══ EXTRAIT DU DOCUMENT
Par Christian Vallar – Professeur de droit public à l’Université Côte d’Azur-Doyen honoraire-Avocat au Barreau de Nice

L’adoption par le conseil municipal de la ville de Grenoble le 16 mai dernier d’un nouveau règlement intérieur des piscines municipales, dont l’article 10 autorise le port du maillot de bain intégral ou burkini (pantalon ajusté et tunique s ’arrêtant à mi -cuisse) entraine un recours en déféré-suspension du préfet, auquel le tribunal administratif de Grenoble puis le Conseil d’Etat le 21 juin 2022 donnent satisfaction pour atteinte grave au principe de neutralité des services publics.

En quoi le règlement intérieur des piscines municipales portait-il atteinte à la neutralité du service public ?
════
══ DONNÉES FOURNIES
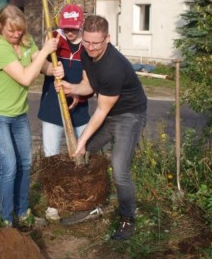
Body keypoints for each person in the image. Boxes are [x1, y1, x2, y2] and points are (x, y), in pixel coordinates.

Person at [55, 15, 147, 240]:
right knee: (86, 156)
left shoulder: (113, 66)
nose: (91, 47)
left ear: (108, 38)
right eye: (86, 42)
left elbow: (101, 111)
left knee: (119, 168)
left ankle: (127, 220)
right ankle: (91, 206)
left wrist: (82, 139)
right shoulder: (87, 53)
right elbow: (89, 84)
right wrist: (73, 88)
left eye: (96, 43)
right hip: (110, 113)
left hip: (129, 116)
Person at [0, 4, 58, 227]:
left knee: (25, 162)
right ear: (1, 25)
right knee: (9, 165)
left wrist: (54, 70)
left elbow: (41, 68)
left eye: (20, 30)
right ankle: (5, 220)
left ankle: (23, 213)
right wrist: (44, 51)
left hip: (18, 113)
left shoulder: (26, 41)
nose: (16, 35)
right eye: (11, 30)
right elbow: (24, 78)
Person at [38, 3, 90, 157]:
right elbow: (40, 64)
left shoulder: (88, 44)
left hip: (79, 109)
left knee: (83, 154)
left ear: (81, 24)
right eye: (66, 28)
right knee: (51, 157)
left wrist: (77, 90)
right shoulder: (54, 37)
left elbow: (91, 81)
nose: (69, 32)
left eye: (73, 28)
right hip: (52, 107)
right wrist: (51, 68)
════
À FAIRE:
(1) Réécrivez l'extrait sur le burkini depuis « Par Christian Vallar » jusqu'à « des services publics. » inclus, en remplaçant « préfet » par « représentant de l'État ».
(2) Rédigez la suite de l'extrait sur le burkini, s'il vous plaît, à partir de l'endroit où il s'arrête.

RÉPONSES:
(1)
Par Christian Vallar – Professeur de droit public à l’Université Côte d’Azur-Doyen honoraire-Avocat au Barreau de Nice

L’adoption par le conseil municipal de la ville de Grenoble le 16 mai dernier d’un nouveau règlement intérieur des piscines municipales, dont l’article 10 autorise le port du maillot de bain intégral ou burkini (pantalon ajusté et tunique s ’arrêtant à mi -cuisse) entraine un recours en déféré-suspension du représentant de l'État, auquel le tribunal administratif de Grenoble puis le Conseil d’Etat le 21 juin 2022 donnent satisfaction pour atteinte grave au principe de neutralité des services publics.

(2)
Le raisonnement du Tribunal administratif de Grenoble est repris en le développant par la Haute Assemblée. Il est tout d’abord rappelé par le tribunal que « si les usagers du service public peuvent exprimer librement … leur appartenance religieuse, les dispositions de l’article 1° de la Constitution interdisent à quiconque de se prévaloir de ses croyances pour s’affranchir des règles communes organisant et assurant le bon fonctionnement du service public ». Ledit article 1° proclame que la France est une République laïque.

Il ajoute « qu’en dérogeant à la règle générale de porter des tenues ajustées près du corps pour permettre à certains usagers de s’affranchir de cette rège dans un but religieux… les auteurs de la délibération litigieuse ont gravement porté atteinte aux principes de neutralité du service public ».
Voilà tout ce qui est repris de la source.